Task description: Output the lines of the data below as a numbered list. Begin at the first line and stop after the line that contains "List each element's", skipping blank lines and leaving out any pictures.

[Region boundary data]
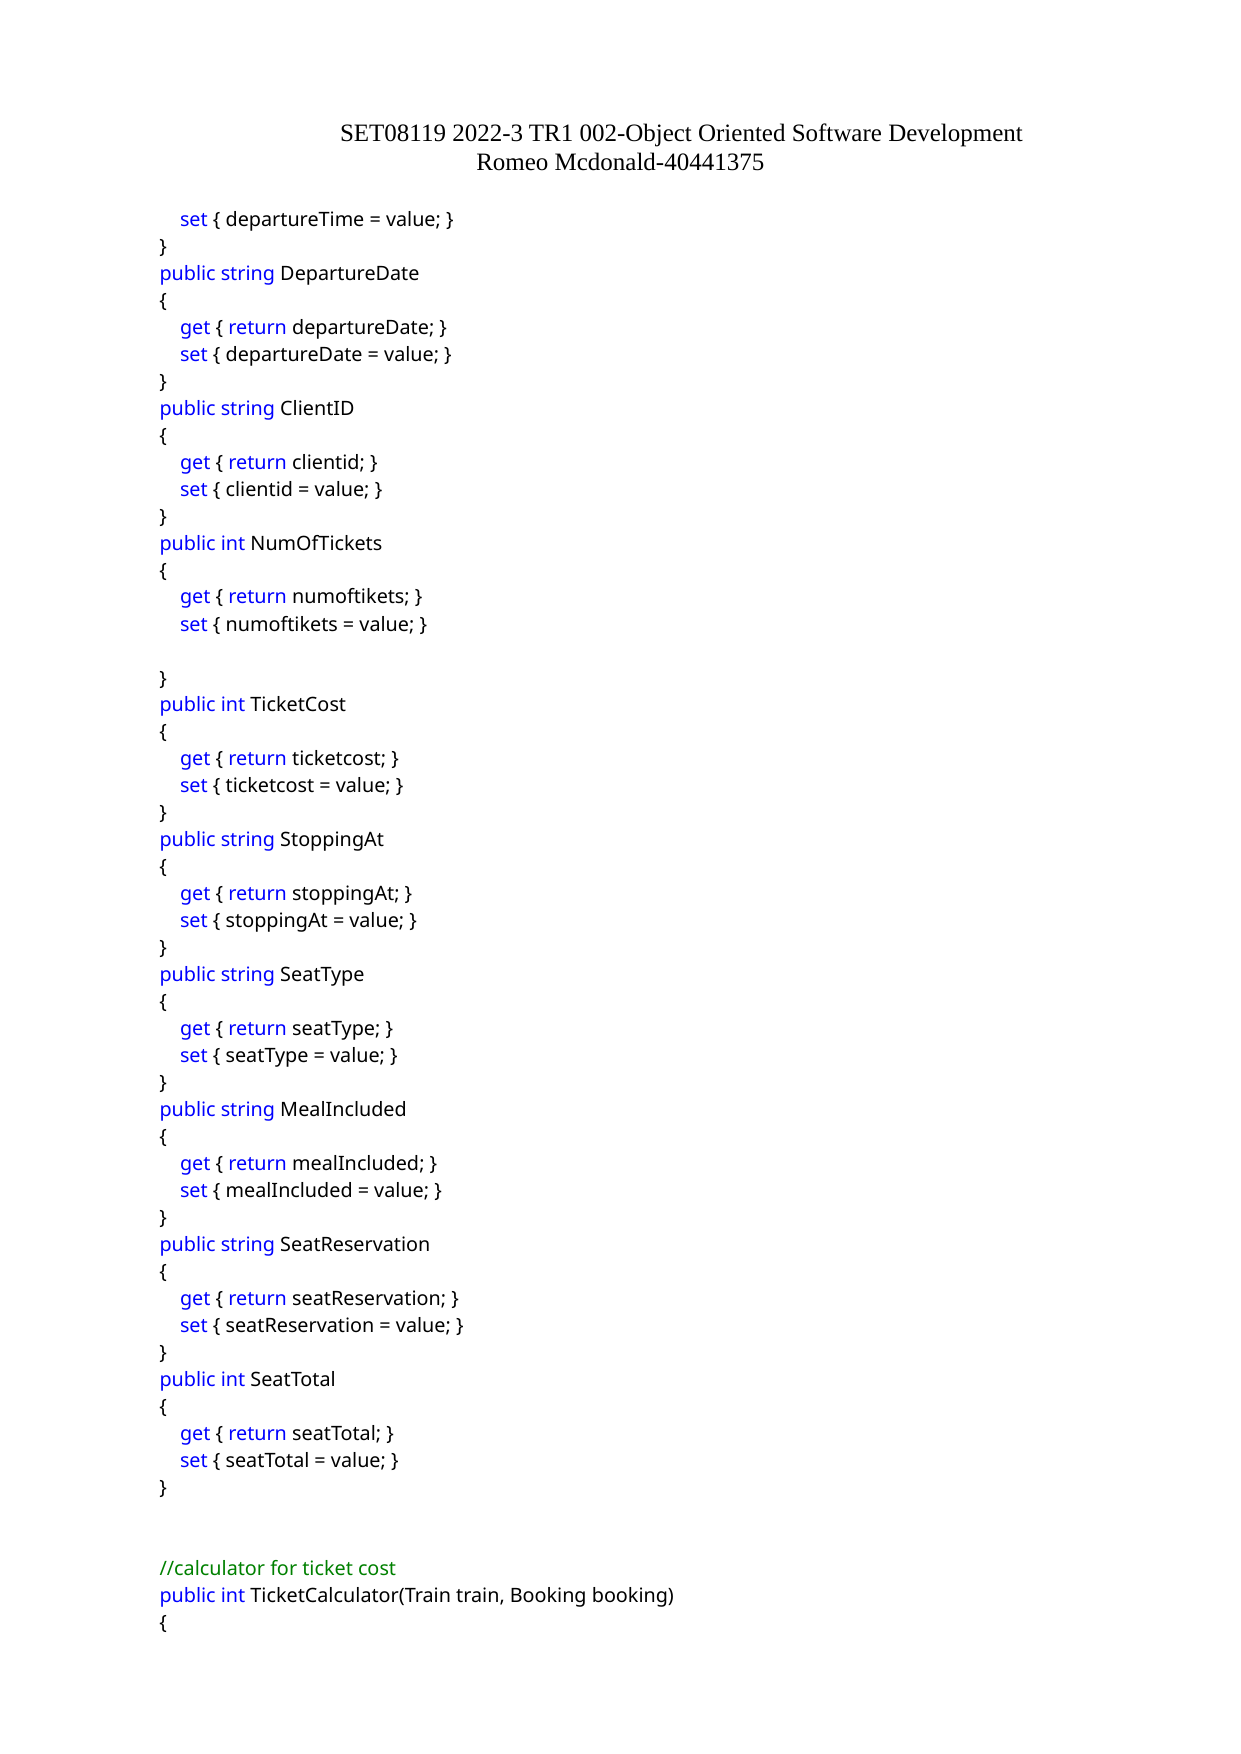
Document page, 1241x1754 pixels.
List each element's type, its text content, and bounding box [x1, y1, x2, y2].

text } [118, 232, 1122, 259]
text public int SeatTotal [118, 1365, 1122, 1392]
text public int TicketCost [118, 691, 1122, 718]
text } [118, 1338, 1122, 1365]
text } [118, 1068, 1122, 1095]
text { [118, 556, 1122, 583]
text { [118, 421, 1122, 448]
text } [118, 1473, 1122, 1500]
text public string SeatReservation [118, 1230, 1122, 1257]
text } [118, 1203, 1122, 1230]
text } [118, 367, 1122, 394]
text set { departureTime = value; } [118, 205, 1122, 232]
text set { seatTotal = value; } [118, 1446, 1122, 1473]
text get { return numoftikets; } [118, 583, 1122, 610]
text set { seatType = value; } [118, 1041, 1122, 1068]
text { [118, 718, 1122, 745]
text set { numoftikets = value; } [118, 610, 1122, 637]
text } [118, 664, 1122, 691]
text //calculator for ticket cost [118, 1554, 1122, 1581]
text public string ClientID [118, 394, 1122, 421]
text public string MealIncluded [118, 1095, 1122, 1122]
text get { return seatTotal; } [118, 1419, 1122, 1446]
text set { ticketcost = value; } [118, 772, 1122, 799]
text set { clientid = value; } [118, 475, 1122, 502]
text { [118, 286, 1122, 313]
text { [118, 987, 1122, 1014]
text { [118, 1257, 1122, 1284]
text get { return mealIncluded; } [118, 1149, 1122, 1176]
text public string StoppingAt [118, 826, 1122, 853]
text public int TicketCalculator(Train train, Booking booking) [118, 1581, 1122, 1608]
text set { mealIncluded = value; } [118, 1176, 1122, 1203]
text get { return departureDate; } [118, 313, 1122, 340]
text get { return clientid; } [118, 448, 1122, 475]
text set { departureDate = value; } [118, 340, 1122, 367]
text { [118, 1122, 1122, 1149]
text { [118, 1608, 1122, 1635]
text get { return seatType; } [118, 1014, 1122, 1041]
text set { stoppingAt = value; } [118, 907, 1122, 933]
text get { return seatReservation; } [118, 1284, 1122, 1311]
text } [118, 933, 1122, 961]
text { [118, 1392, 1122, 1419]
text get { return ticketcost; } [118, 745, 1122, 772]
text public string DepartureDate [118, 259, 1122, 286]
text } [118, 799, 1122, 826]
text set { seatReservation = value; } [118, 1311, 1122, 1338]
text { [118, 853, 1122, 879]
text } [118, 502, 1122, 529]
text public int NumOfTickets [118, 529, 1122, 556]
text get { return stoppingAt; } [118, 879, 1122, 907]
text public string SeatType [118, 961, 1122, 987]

Answer to this task:
1. Document page, 1241x1754 pixels.
2. List each element's type, its text content, and bounding box [x1, y1, x2, y2].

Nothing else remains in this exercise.